Hardboard is made from compressed wood fibres or chips that are blasted into long fibres using steam. This process gives the material a much higher bending strength and stability than other boards. It has a smooth, hard finish on one side and a rough texture on the other, and is much denser than MDF or chipboard. If used for cupboards, the rough side should be placed inside and the smooth side on the outside. You can cover hardboard with paint, paper or fabric.
Chipboard, also known as particleboard, is one of the cheapest board products on the market. It is made from small fragments or particles of softwood which are chopped and compacted with resin or a synthetic binder to form solid sheets. Chipboard is manufactured in various grades, depending on the use for which it is intended. There are various different grades, the cheapest of which is a standard grade that needs to be filled and sealed before it is painted. Only an exterior, moisture-resistant grade is suitable for use outside or in damp internal areas like bathrooms.
Chipboard is made up of larger pieces of wood than normal MDF. It is denser than timber, but not as strong as other types of board. It is a good option where appearance and strength are less important than cost. This is one type of laminate that you will definitely want to cover if it has not already been veneered, or you are only using it for the shell (or carcass). However, we do get coated chipboard that is given a synthetic finish in the factory making it suitable for cupboards and for worktops. Veneered board is available with either one or both sides coated in a plain or wood finish.

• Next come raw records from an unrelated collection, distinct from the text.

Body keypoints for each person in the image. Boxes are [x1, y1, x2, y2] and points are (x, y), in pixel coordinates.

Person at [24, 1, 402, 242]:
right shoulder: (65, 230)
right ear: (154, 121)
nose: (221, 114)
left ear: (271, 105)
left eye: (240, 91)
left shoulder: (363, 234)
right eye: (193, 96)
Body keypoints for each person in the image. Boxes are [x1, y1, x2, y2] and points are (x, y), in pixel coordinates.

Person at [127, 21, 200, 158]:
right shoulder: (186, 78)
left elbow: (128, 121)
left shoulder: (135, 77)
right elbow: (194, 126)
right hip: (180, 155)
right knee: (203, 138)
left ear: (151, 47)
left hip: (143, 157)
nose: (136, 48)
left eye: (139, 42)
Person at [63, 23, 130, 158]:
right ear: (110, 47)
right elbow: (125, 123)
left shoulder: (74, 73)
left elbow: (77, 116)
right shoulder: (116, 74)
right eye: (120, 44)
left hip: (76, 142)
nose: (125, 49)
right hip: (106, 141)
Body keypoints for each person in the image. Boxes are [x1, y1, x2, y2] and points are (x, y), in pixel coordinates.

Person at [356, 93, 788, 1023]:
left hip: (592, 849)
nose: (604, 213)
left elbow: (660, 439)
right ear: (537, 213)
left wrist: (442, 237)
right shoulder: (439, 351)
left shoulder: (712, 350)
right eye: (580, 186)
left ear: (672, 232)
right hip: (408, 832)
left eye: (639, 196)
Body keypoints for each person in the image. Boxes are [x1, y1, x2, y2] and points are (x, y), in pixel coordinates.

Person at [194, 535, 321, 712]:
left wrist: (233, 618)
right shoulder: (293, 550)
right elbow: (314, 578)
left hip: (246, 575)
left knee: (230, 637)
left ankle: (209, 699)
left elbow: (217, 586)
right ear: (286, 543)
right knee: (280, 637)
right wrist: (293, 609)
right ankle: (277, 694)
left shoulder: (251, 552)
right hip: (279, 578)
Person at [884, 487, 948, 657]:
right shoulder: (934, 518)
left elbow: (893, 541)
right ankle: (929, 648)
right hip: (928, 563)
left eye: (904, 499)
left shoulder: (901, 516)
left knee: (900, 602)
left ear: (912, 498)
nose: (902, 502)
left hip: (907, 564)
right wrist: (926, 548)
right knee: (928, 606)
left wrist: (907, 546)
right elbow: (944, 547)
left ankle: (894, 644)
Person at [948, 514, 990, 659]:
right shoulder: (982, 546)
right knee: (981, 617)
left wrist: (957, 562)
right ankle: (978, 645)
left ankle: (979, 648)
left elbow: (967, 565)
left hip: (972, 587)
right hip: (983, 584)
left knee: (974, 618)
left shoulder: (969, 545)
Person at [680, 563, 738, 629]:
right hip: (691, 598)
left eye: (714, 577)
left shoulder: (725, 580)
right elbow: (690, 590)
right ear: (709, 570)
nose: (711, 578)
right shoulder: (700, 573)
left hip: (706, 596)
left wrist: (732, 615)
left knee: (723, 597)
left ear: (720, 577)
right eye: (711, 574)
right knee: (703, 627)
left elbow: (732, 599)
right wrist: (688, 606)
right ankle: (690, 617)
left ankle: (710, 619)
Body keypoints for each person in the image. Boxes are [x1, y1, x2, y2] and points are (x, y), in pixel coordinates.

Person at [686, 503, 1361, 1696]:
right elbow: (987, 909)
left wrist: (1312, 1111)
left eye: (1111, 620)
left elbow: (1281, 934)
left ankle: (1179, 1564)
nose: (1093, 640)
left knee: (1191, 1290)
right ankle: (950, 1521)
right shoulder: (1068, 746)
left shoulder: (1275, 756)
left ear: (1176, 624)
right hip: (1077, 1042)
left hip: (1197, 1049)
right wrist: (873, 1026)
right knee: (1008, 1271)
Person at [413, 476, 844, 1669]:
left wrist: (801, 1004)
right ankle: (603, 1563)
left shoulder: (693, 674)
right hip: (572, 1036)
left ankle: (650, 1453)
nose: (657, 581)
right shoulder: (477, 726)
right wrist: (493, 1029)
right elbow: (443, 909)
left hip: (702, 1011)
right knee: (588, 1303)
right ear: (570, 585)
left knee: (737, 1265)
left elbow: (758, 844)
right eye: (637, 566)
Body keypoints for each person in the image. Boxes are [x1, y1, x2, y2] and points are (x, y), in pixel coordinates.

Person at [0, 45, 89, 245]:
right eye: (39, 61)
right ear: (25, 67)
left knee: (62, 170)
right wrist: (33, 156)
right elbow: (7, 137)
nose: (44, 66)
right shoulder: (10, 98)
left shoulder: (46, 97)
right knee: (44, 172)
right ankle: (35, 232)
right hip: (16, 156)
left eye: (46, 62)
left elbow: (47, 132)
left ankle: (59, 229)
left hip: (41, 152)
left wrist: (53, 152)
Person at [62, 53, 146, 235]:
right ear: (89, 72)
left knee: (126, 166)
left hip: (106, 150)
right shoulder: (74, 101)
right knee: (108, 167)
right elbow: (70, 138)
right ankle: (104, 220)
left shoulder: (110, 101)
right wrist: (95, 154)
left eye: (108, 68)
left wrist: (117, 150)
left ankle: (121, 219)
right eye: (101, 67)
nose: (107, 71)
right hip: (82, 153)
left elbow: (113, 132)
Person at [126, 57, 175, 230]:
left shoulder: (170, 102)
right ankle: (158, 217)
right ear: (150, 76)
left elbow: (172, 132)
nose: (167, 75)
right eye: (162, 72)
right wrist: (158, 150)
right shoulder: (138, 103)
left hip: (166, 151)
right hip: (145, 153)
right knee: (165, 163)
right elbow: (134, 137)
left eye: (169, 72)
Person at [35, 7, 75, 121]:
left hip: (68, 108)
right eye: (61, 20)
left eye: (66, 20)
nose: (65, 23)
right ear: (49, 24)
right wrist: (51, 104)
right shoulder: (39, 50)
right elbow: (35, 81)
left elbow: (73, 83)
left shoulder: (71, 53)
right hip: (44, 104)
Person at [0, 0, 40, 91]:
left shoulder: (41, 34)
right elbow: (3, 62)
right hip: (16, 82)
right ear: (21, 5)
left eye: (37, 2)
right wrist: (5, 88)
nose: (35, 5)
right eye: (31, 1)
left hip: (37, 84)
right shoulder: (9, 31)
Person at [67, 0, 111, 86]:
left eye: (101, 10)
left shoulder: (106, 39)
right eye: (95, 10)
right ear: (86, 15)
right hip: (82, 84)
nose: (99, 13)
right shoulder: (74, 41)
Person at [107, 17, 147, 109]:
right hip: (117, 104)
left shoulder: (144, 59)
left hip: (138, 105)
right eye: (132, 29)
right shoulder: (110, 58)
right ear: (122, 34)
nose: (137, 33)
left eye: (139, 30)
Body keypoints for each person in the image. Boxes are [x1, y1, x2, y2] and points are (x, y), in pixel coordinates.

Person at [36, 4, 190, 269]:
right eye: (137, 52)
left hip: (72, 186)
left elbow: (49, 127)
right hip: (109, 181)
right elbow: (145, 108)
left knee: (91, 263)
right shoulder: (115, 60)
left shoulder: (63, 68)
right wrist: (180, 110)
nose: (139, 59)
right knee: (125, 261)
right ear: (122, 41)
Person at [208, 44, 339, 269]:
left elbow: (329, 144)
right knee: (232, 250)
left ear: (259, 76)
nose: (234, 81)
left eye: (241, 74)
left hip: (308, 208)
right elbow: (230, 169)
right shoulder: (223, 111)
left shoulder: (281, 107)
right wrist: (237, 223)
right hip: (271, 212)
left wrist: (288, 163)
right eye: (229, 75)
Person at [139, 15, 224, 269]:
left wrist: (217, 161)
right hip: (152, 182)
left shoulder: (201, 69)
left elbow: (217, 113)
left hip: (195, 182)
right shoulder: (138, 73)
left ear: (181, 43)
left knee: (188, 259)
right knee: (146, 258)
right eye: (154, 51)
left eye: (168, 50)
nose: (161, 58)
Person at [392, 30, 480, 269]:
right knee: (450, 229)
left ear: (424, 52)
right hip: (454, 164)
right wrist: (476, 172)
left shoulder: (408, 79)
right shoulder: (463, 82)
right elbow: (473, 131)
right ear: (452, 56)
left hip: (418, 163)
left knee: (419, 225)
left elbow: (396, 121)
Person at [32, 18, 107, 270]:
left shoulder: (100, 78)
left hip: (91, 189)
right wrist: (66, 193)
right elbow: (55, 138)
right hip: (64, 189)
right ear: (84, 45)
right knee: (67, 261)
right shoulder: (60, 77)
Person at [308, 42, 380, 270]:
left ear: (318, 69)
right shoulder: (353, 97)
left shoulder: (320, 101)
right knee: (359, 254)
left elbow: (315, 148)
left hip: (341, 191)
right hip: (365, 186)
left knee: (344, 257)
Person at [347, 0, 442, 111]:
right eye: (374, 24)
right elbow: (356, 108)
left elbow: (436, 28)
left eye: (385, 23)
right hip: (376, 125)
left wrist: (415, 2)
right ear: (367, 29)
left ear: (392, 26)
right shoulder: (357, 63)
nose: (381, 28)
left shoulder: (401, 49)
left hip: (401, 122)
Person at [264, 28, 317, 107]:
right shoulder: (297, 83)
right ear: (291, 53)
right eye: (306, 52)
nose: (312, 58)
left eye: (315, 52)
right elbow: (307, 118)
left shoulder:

One very wellknown particle product is Melamine, which is an impregnated paper that is bonded permanently onto the surface of a good quality board. The finished surface is easy to wipe clean and is hard wearing as well as heat, stain and scratch resistant. It is manufactured in various colours and wood grain finishes and is particularly popular for cupboards and counter tops.
Plywood is an inexpensive material that is made from many layers of very thin sheets of wood veneer or plies that are bonded under heat, pressure and with a strong adhesive that transforms it into a composite material. Each layer in the plywood is laid with the grain running in the opposite direction to the layers above and below it, which reinforces the board. The number of layers (or plies) varies, depending on the quality of the board, as does the wood used to make it. Normally there are an odd number of plies in the board.
Plywood is a lot stronger than sawn timber and is resistant to cracking and splitting, twisting and warping. It can also be nailed close to the edges, but if it comes into contact with water for any length of time, the layers are likely to separate. With this reason it should be covered or sealed.
Very often projects that involve covering laminate cupboards are renovations or remodelling exercises. While fabric is an option, and it can look very attractive, paint is usually the most practical approach. If you’re working on a smooth surface, first paint with a proprietary primer intended for laminates, or give the surface a rough sanding, and then use a regular primer as an undercoat. Choose a top coat that will produce a good, hardwearing surface that you can wipe or scrub clean.